> _TRY IT_
Reproduce the text of every line below character for character, and leave the pictures out of your answer.

◆ ◆ ◆ ◆

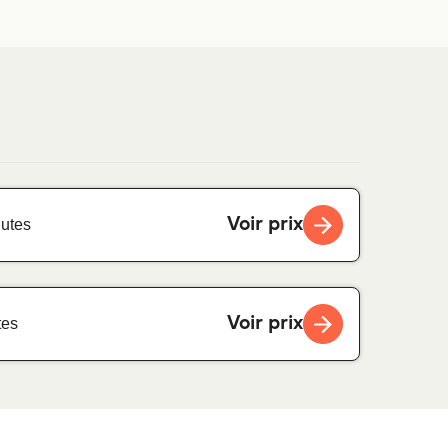
Voir prix
utes
Voir prix
tes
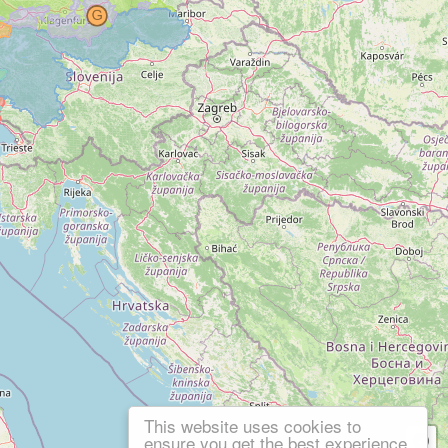
This website uses cookies to
ensure you get the best experience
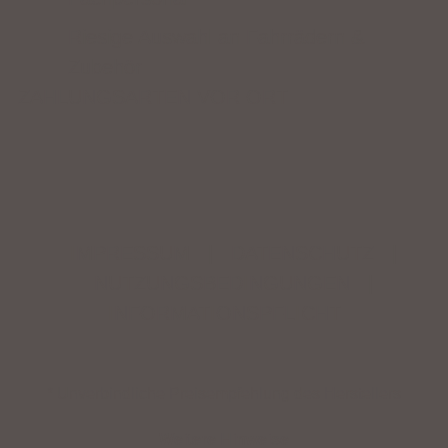
Riesige Auswahl an Fahrrädern &
Zubehör
ZAHLUNGSARTEN VOR ORT
IMPRESSUM
|
DATENSCHUTZ
|
NUTZUNGSBEDINGUNGEN
|
INFORMATIONSPFLICHT
* Unverbindliche Preisempfehlung des Herstellers
Weitere Hinweise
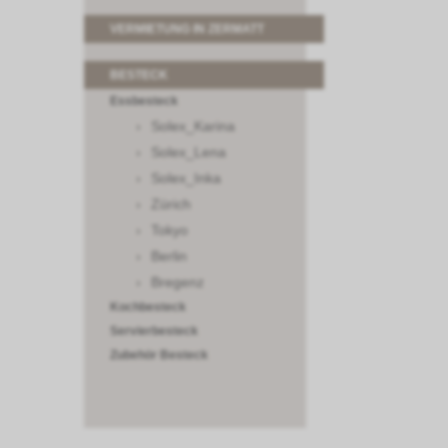
VERMIETUNG IN ZERMATT
BESTECK
Essbesteck
Solex_Karina
Solex_Lena
Solex_Inka
Zürich
Tokyo
Berlin
Bregenz
Kochbesteck
Servierbesteck
Zubehör Besteck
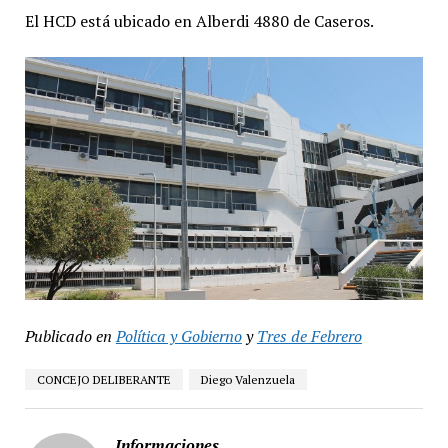
El HCD está ubicado en Alberdi 4880 de Caseros.
Publicado en
Política y Gobierno
y
Tres de Febrero
CONCEJO DELIBERANTE
Diego Valenzuela
Informaciones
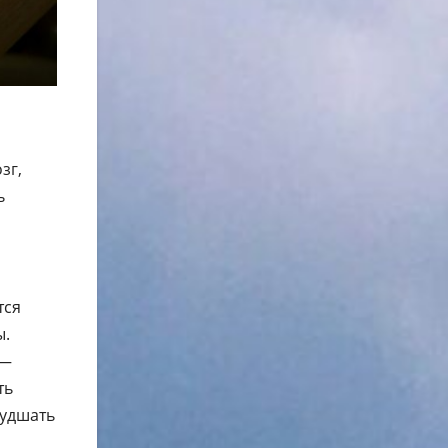
зг,
ь
тся
ы.
 —
ть
худшать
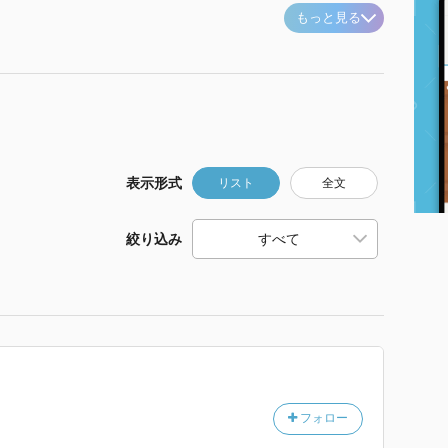
もっと見る
表示形式
リスト
全文
絞り込み
フォロー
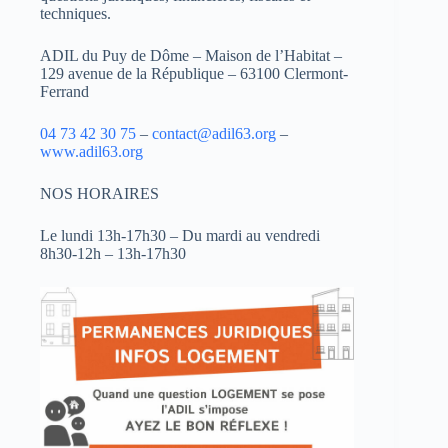
techniques.
ADIL du Puy de Dôme – Maison de l’Habitat –
129 avenue de la République – 63100 Clermont-
Ferrand
04 73 42 30 75
–
contact@adil63.org
–
www.adil63.org
NOS HORAIRES
Le lundi 13h-17h30 – Du mardi au vendredi
8h30-12h – 13h-17h30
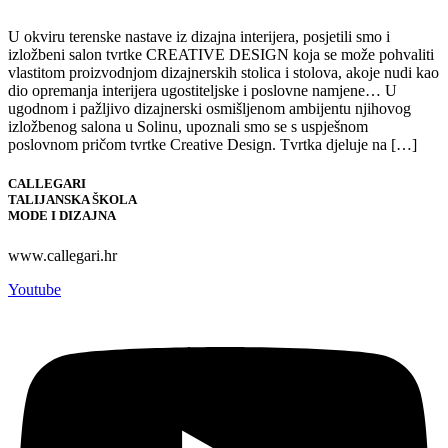
U okviru terenske nastave iz dizajna interijera, posjetili smo i
izložbeni salon tvrtke CREATIVE DESIGN koja se može pohvaliti
vlastitom proizvodnjom dizajnerskih stolica i stolova, akoje nudi kao
dio opremanja interijera ugostiteljske i poslovne namjene… U
ugodnom i pažljivo dizajnerski osmišljenom ambijentu njihovog
izložbenog salona u Solinu, upoznali smo se s uspješnom
poslovnom pričom tvrtke Creative Design. Tvrtka djeluje na […]
CALLEGARI
TALIJANSKA ŠKOLA
MODE I DIZAJNA
www.callegari.hr
Youtube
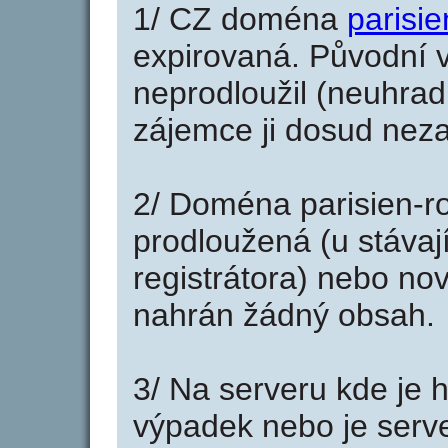
1/ CZ doména
parisie
expirovaná. Původní v
neprodloužil (neuhradi
zájemce ji dosud neza
2/ Doména parisien-r
prodloužená (u stáva
registrátora) nebo no
nahrán žádný obsah.
3/ Na serveru kde je 
výpadek nebo je serve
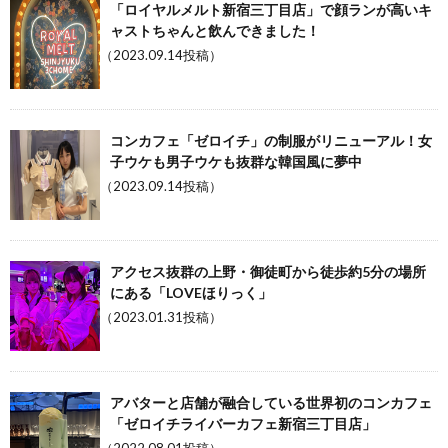
「ロイヤルメルト新宿三丁目店」で顔ランが高いキ
ャストちゃんと飲んできました！
（2023.09.14投稿）
コンカフェ「ゼロイチ」の制服がリニューアル！女
子ウケも男子ウケも抜群な韓国風に夢中
（2023.09.14投稿）
アクセス抜群の上野・御徒町から徒歩約5分の場所
にある「LOVEほりっく」
（2023.01.31投稿）
アバターと店舗が融合している世界初のコンカフェ
「ゼロイチライバーカフェ新宿三丁目店」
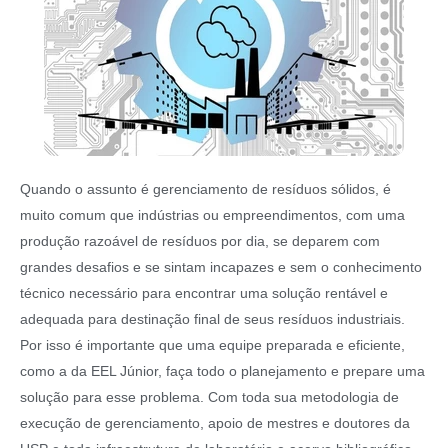
Quando o assunto é gerenciamento de resíduos sólidos, é
muito comum que indústrias ou empreendimentos, com uma
produção razoável de resíduos por dia, se deparem com
grandes desafios e se sintam incapazes e sem o conhecimento
técnico necessário para encontrar uma solução rentável e
adequada para destinação final de seus resíduos industriais.
Por isso é importante que uma equipe preparada e eficiente,
como a da EEL Júnior, faça todo o planejamento e prepare uma
solução para esse problema. Com toda sua metodologia de
execução de gerenciamento, apoio de mestres e doutores da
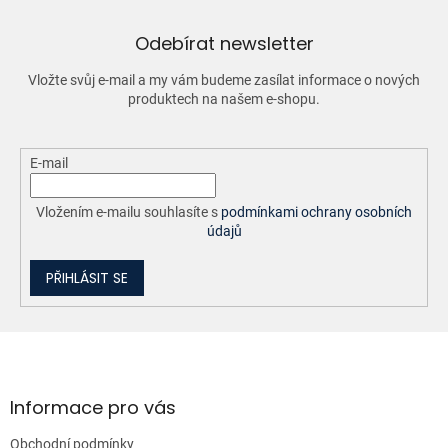
c
í
Odebírat newsletter
p
r
Vložte svůj e-mail a my vám budeme zasílat informace o nových
v
produktech na našem e-shopu.
k
y
v
ý
E-mail
p
i
Vložením e-mailu souhlasíte s
podmínkami ochrany osobních
s
údajů
u
PŘIHLÁSIT SE
Z
á
p
a
Informace pro vás
t
Obchodní podmínky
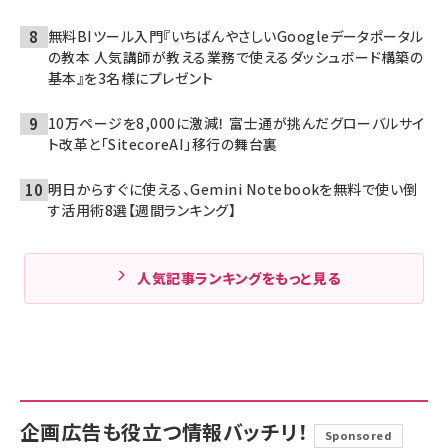
無料BIツール入門『いちばんやさしいGoogleデータポータル
の教本 人気講師が教える業務で使えるダッシュボード構築の
基本』を3名様にプレゼント
10万ページを8,000に激減！ 富士通が挑んだグローバルサイ
ト改革と「SitecoreAI」移行の舞台裏
明日からすぐに使える、Gemini Notebookを無料で使い倒
す活用術8選【週間ランキング】
人気記事ランキングをもっと見る
企画広告も役立つ情報バッチリ！
Sponsored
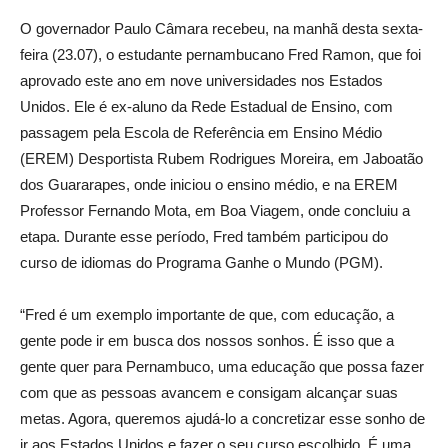
O governador Paulo Câmara recebeu, na manhã desta sexta-
feira (23.07), o estudante pernambucano Fred Ramon, que foi
aprovado este ano em nove universidades nos Estados
Unidos. Ele é ex-aluno da Rede Estadual de Ensino, com
passagem pela Escola de Referência em Ensino Médio
(EREM) Desportista Rubem Rodrigues Moreira, em Jaboatão
dos Guararapes, onde iniciou o ensino médio, e na EREM
Professor Fernando Mota, em Boa Viagem, onde concluiu a
etapa. Durante esse período, Fred também participou do
curso de idiomas do Programa Ganhe o Mundo (PGM).
“Fred é um exemplo importante de que, com educação, a
gente pode ir em busca dos nossos sonhos. É isso que a
gente quer para Pernambuco, uma educação que possa fazer
com que as pessoas avancem e consigam alcançar suas
metas. Agora, queremos ajudá-lo a concretizar esse sonho de
ir aos Estados Unidos e fazer o seu curso escolhido. É uma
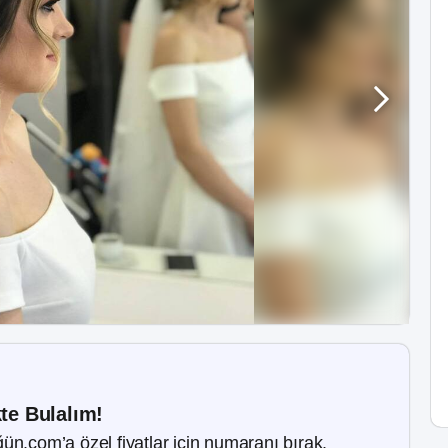
kte Bulalım!
ün.com’a özel fiyatlar için numaranı bırak.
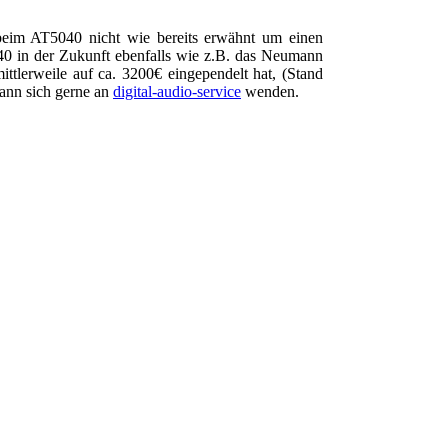
 beim AT5040 nicht wie bereits erwähnt um einen
040 in der Zukunft ebenfalls wie z.B. das Neumann
ttlerweile auf ca. 3200€ eingependelt hat, (Stand
kann sich gerne an
digital-audio-service
wenden.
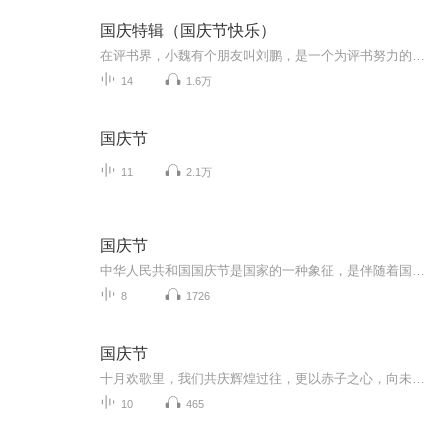
国庆特辑（国庆节快乐）
在评书界，小魏有个朋友叫刘鹏，是一个为评书努力的小伙子。在2021年国庆期间，他想弄个特辑，便烦劳我给他录个爱国题材的评书小段儿。这种事情，不是特殊情况，小魏一般不会拒绝，也就给其录了一个《鲁迅踢鬼》，等他传完，我再传到我的专辑里。另外，小...
14
1.6万
国庆节
11
2.1万
国庆节
中华人民共和国国庆节是国家的一种象征，是伴随着国家的出现而出现的。让我们用诗歌朗诵歌颂祖国的繁荣富强，国泰民安。
8
1726
国庆节
十月欢歌里，我们共庆辉煌过往，更以赤子之心，向未来书写滚烫的誓言——这盛世，值得我们以热爱相拥。
10
465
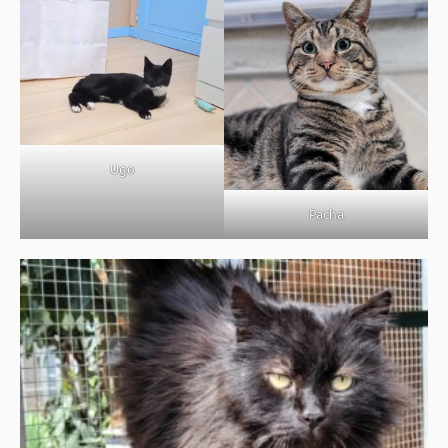
Ugo
Pacha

◆ ◆ ◆ ◆

> _RESPONSE BOX_
Voir prix
utes
Voir prix
tes
This website uses cookies to
ensure you get the best experience
Riesige Auswahl an Fahrrädern &
Zubehör
ZAHLUNGSARTEN VOR ORT
IMPRESSUM
|
DATENSCHUTZ
|
NUTZUNGSBEDINGUNGEN
|
INFORMATIONSPFLICHT
* Unverbindliche Preisempfehlung des Herstellers
Weitere Hinweise
VERMIETUNG IN ZERMATT
BESTECK
Essbesteck
Solex_Karina
Solex_Lena
Solex_Inka
Zürich
Tokyo
Berlin
Bregenz
Kochbesteck
Servierbesteck
Zubehör Besteck
El HCD está ubicado en Alberdi 4880 de Caseros.
Publicado en
Política y Gobierno
y
Tres de Febrero
CONCEJO DELIBERANTE
Diego Valenzuela
Informaciones
зг,
ь
тся
ы.
 —
ть
худшать
もっと見る
表示形式
リスト
全文
絞り込み
フォロー
techniques.
ADIL du Puy de Dôme – Maison de l’Habitat –
129 avenue de la République – 63100 Clermont-
Ferrand
04 73 42 30 75
–
contact@adil63.org
–
www.adil63.org
NOS HORAIRES
Le lundi 13h-17h30 – Du mardi au vendredi
8h30-12h – 13h-17h30
U okviru terenske nastave iz dizajna interijera, posjetili smo i
izložbeni salon tvrtke CREATIVE DESIGN koja se može pohvaliti
vlastitom proizvodnjom dizajnerskih stolica i stolova, akoje nudi kao
dio opremanja interijera ugostiteljske i poslovne namjene… U
ugodnom i pažljivo dizajnerski osmišljenom ambijentu njihovog
izložbenog salona u Solinu, upoznali smo se s uspješnom
poslovnom pričom tvrtke Creative Design. Tvrtka djeluje na […]
CALLEGARI
TALIJANSKA ŠKOLA
MODE I DIZAJNA
www.callegari.hr
Youtube
1/ CZ doména
parisie
expirovaná. Původní v
neprodloužil (neuhradi
zájemce ji dosud neza
2/ Doména parisien-r
prodloužená (u stáva
registrátora) nebo no
nahrán žádný obsah.
3/ Na serveru kde je 
výpadek nebo je serve
「ロイヤルメルト新宿三丁目店」で顔ランが高いキ
ャストちゃんと飲んできました！
（2023.09.14投稿）
コンカフェ「ゼロイチ」の制服がリニューアル！女
子ウケも男子ウケも抜群な韓国風に夢中
（2023.09.14投稿）
アクセス抜群の上野・御徒町から徒歩約5分の場所
にある「LOVEほりっく」
（2023.01.31投稿）
アバターと店舗が融合している世界初のコンカフェ
「ゼロイチライバーカフェ新宿三丁目店」
Quando o assunto é gerenciamento de resíduos sólidos, é
muito comum que indústrias ou empreendimentos, com uma
produção razoável de resíduos por dia, se deparem com
grandes desafios e se sintam incapazes e sem o conhecimento
técnico necessário para encontrar uma solução rentável e
adequada para destinação final de seus resíduos industriais.
Por isso é importante que uma equipe preparada e eficiente,
como a da EEL Júnior, faça todo o planejamento e prepare uma
solução para esse problema. Com toda sua metodologia de
execução de gerenciamento, apoio de mestres e doutores da
c
í
Odebírat newsletter
p
r
Vložte svůj e-mail a my vám budeme zasílat informace o nových
v
produktech na našem e-shopu.
k
y
v
ý
E-mail
p
i
Vložením e-mailu souhlasíte s
podmínkami ochrany osobních
s
údajů
u
PŘIHLÁSIT SE
Z
á
p
a
Informace pro vás
t
Obchodní podmínky
無料BIツール入門『いちばんやさしいGoogleデータポータル
の教本 人気講師が教える業務で使えるダッシュボード構築の
基本』を3名様にプレゼント
10万ページを8,000に激減！ 富士通が挑んだグローバルサイ
ト改革と「SitecoreAI」移行の舞台裏
明日からすぐに使える、Gemini Notebookを無料で使い倒
す活用術8選【週間ランキング】
人気記事ランキングをもっと見る
企画広告も役立つ情報バッチリ！
Sponsored
O governador Paulo Câmara recebeu, na manhã desta sexta-
feira (23.07), o estudante pernambucano Fred Ramon, que foi
aprovado este ano em nove universidades nos Estados
Unidos. Ele é ex-aluno da Rede Estadual de Ensino, com
passagem pela Escola de Referência em Ensino Médio
(EREM) Desportista Rubem Rodrigues Moreira, em Jaboatão
dos Guararapes, onde iniciou o ensino médio, e na EREM
Professor Fernando Mota, em Boa Viagem, onde concluiu a
etapa. Durante esse período, Fred também participou do
curso de idiomas do Programa Ganhe o Mundo (PGM).
“Fred é um exemplo importante de que, com educação, a
gente pode ir em busca dos nossos sonhos. É isso que a
gente quer para Pernambuco, uma educação que possa fazer
com que as pessoas avancem e consigam alcançar suas
metas. Agora, queremos ajudá-lo a concretizar esse sonho de
ir aos Estados Unidos e fazer o seu curso escolhido. É uma
kte Bulalım!
ün.com’a özel fiyatlar için numaranı bırak.
 beim AT5040 nicht wie bereits erwähnt um einen
040 in der Zukunft ebenfalls wie z.B. das Neumann
ttlerweile auf ca. 3200€ eingependelt hat, (Stand
kann sich gerne an
digital-audio-service
wenden.
国庆特辑（国庆节快乐）
在评书界，小魏有个朋友叫刘鹏，是一个为评书努力的小伙子。在2021年国庆期间，他想弄个特辑，便烦劳我给他录个爱国题材的评书小段儿。这种事情，不是特殊情况，小魏一般不会拒绝，也就给其录了一个《鲁迅踢鬼》，等他传完，我再传到我的专辑里。另外，小...
14
1.6万
国庆节
11
2.1万
国庆节
中华人民共和国国庆节是国家的一种象征，是伴随着国家的出现而出现的。让我们用诗歌朗诵歌颂祖国的繁荣富强，国泰民安。
8
1726
国庆节
十月欢歌里，我们共庆辉煌过往，更以赤子之心，向未来书写滚烫的誓言——这盛世，值得我们以热爱相拥。
10
465
Ugo
Pacha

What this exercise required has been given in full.